▶ PAGE TEXT
--- BEGIN ---

By Robert Mullin
VANCOUVER, Canada — The three RTOs vying to organize Western electricity markets on Thursday faced off before an audience of utility regulators in what one state commissioner billed a “beauty pageant.”
“Thank you for competing,” Montana Public Service Commission Vice Chairman Travis Kavulla jokingly told representatives of CAISO, SPP and PJM. Kavulla is co-chair of the Committee on Regional Electric Power Cooperation, which hosted the panel at its spring meeting in the Coast Coal Harbour Hotel.
The regulators were there to examine the possible benefits and drawbacks of the competing grid operators’ efforts to sign up utilities in a region that has been historically resistant to organized markets. (See CAISO Bid for Western RTO to Face Competition in 2018.) They, and other industry watchers, also learned what region PJM is focusing on in developing its Western market partnership with Peak Reliability.

--- END ---

▶ RAW RECORDS
--- BEGIN ---

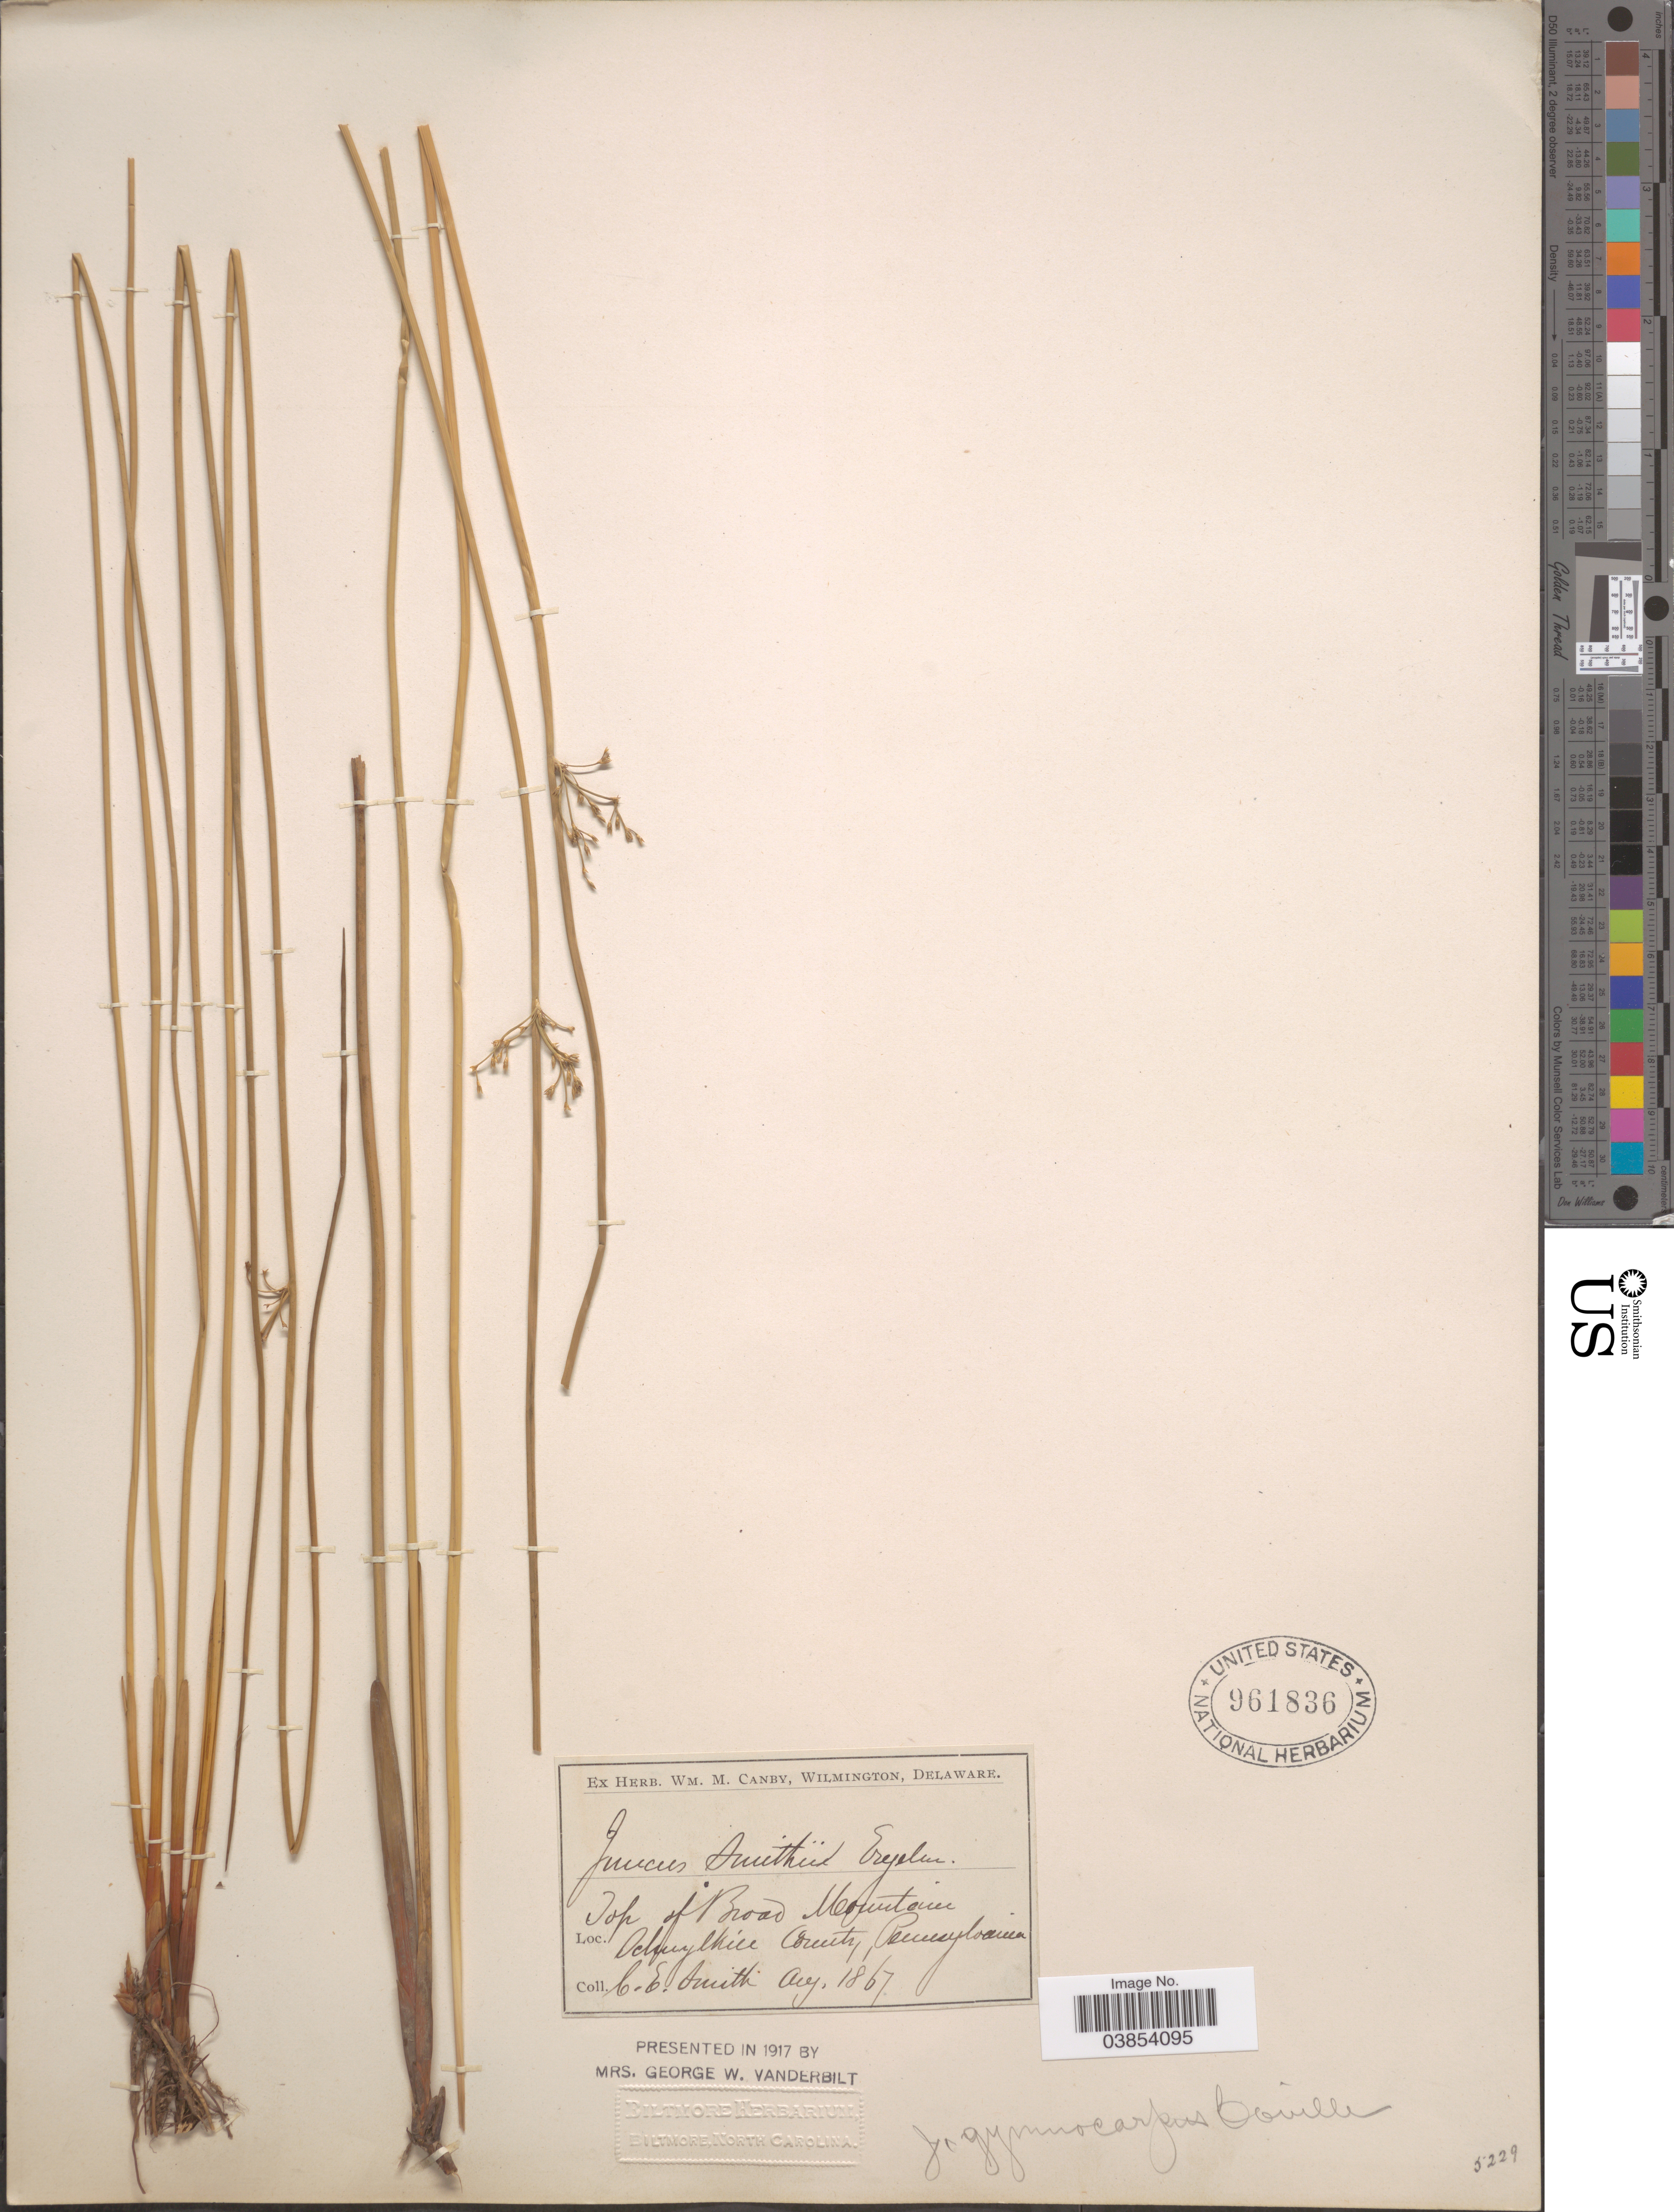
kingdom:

--- END ---
--- BEGIN ---

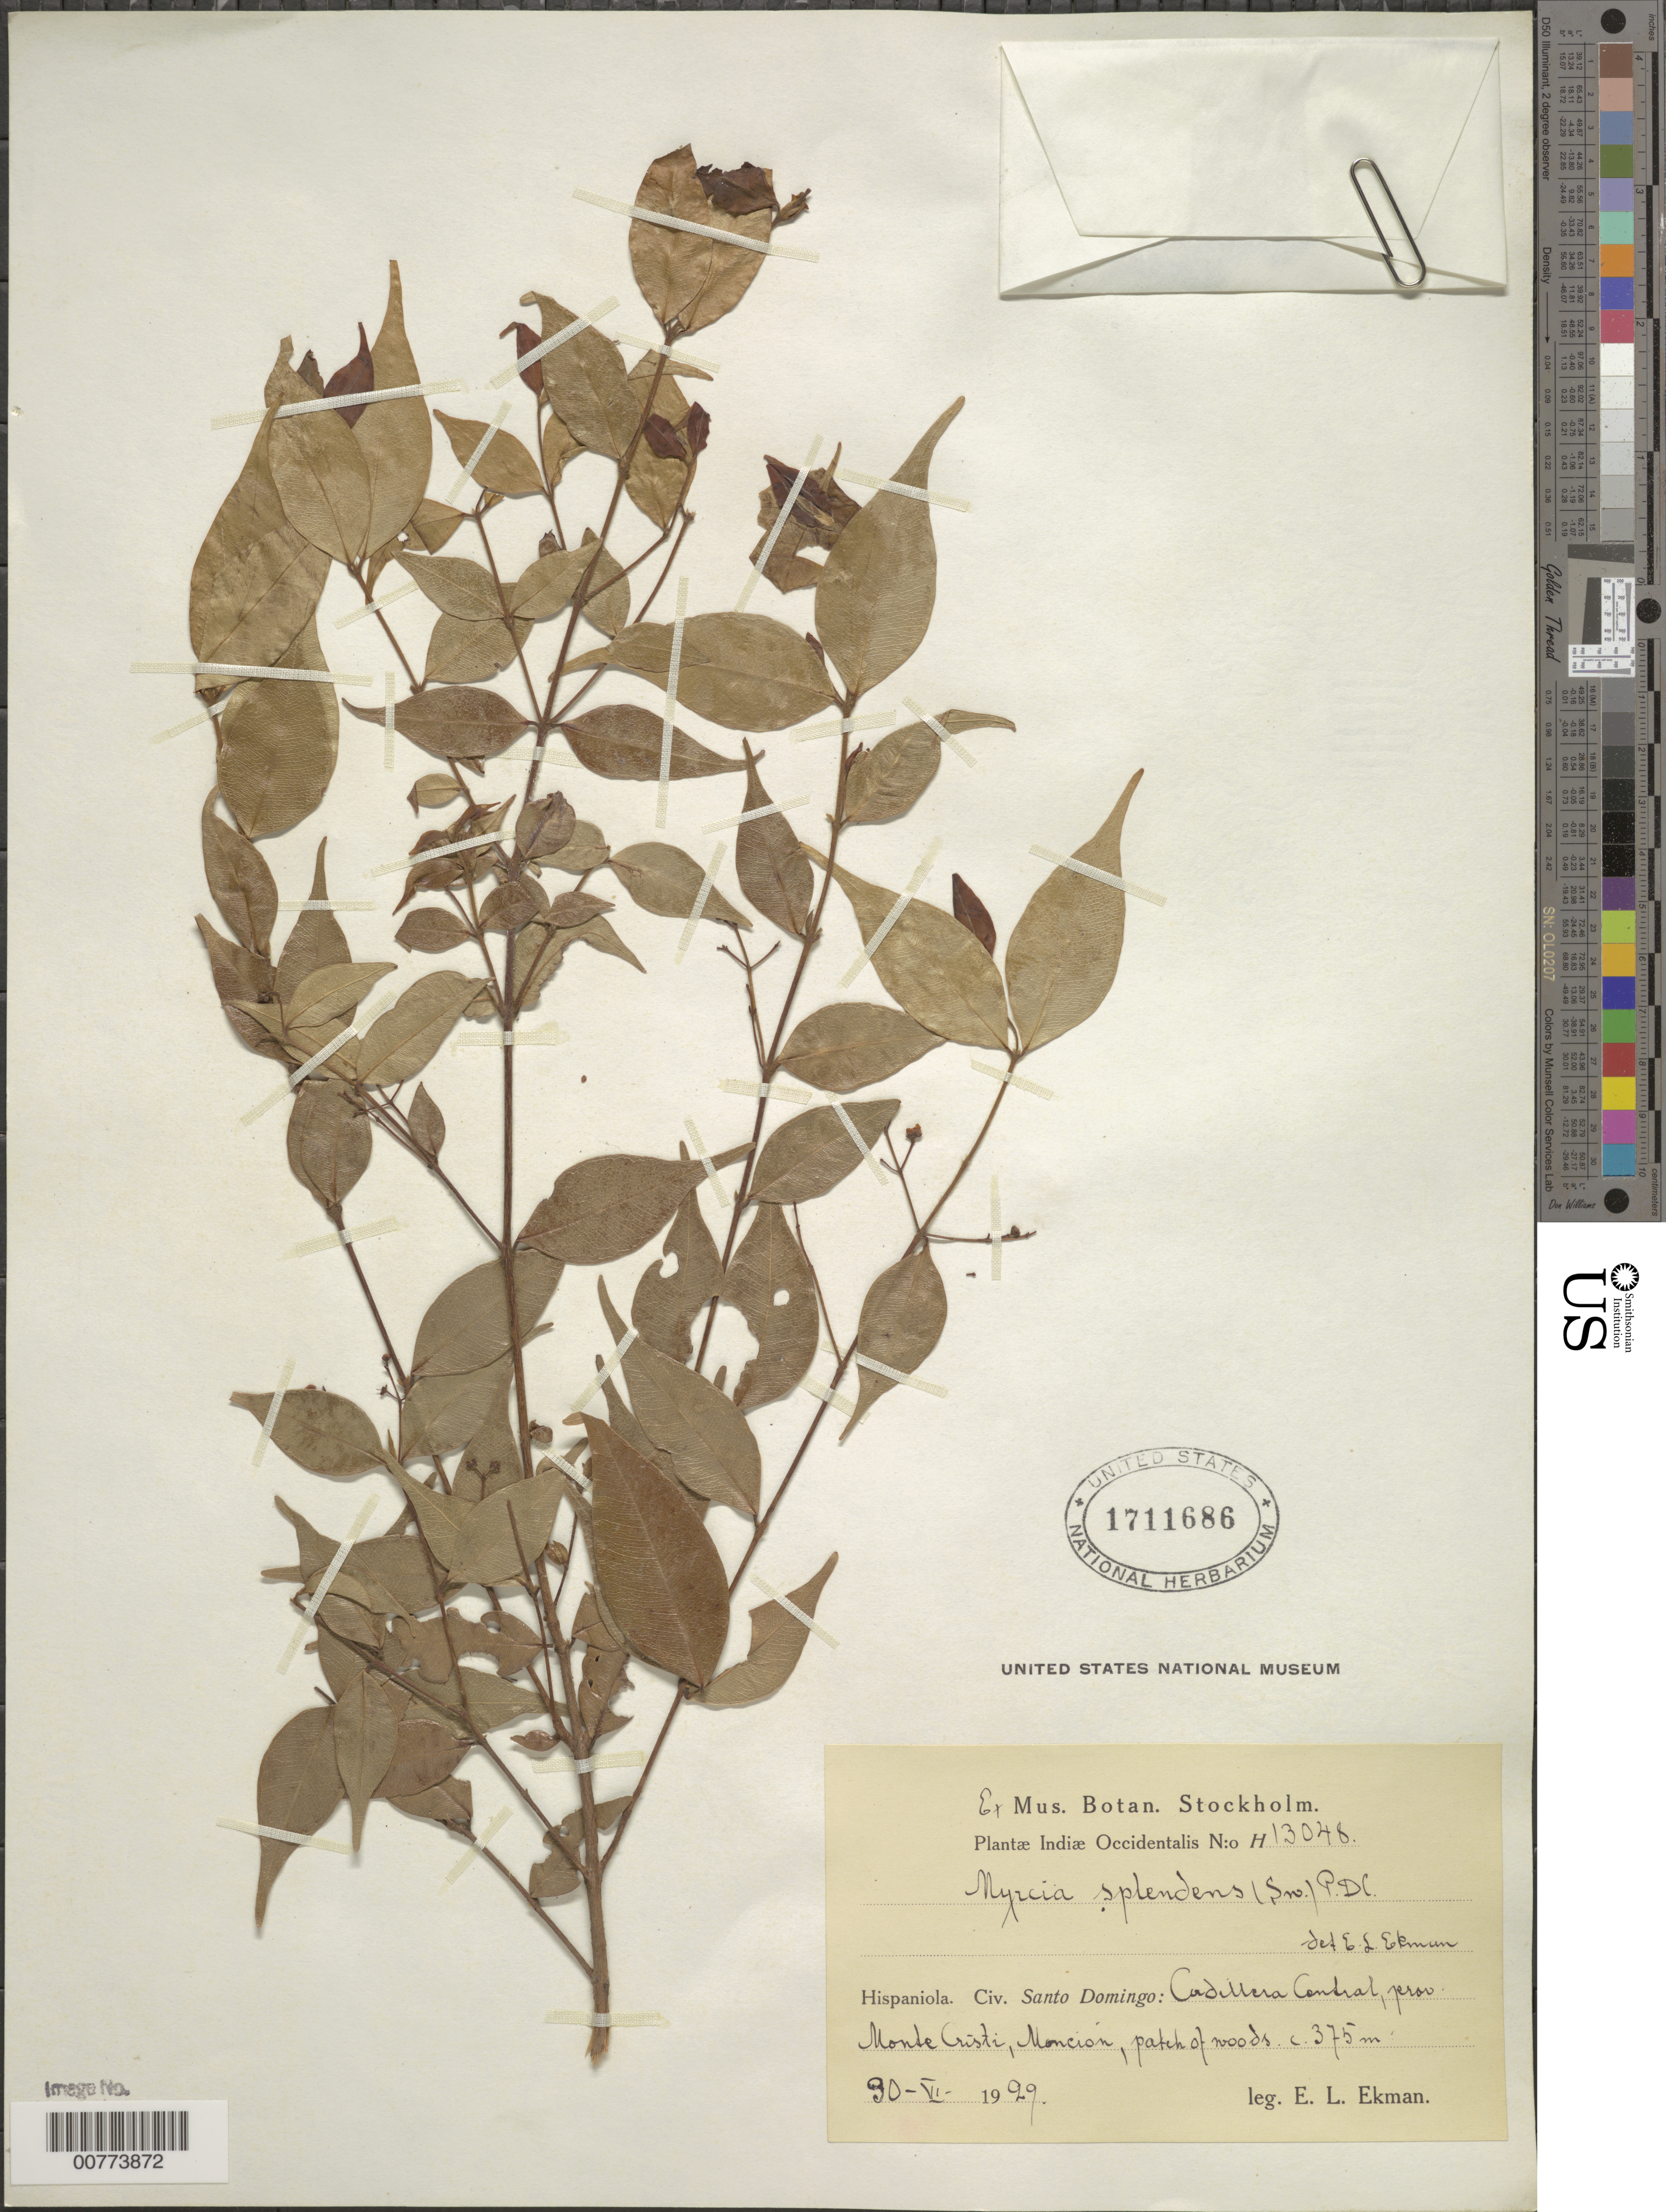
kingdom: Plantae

--- END ---

▶ TASK BRIEF
According to the article on Western electricity markets, why were the utility regulators at the panel? Answer in one to three sentences. The data above is separate material and has no connection to the article on Western electricity markets.

▶ SOLUTION TO THIS PROBLEM
The regulators were there to examine the possible benefits and drawbacks of CAISO, SPP and PJM's efforts to sign up utilities in the West. The region has historically resisted organized markets.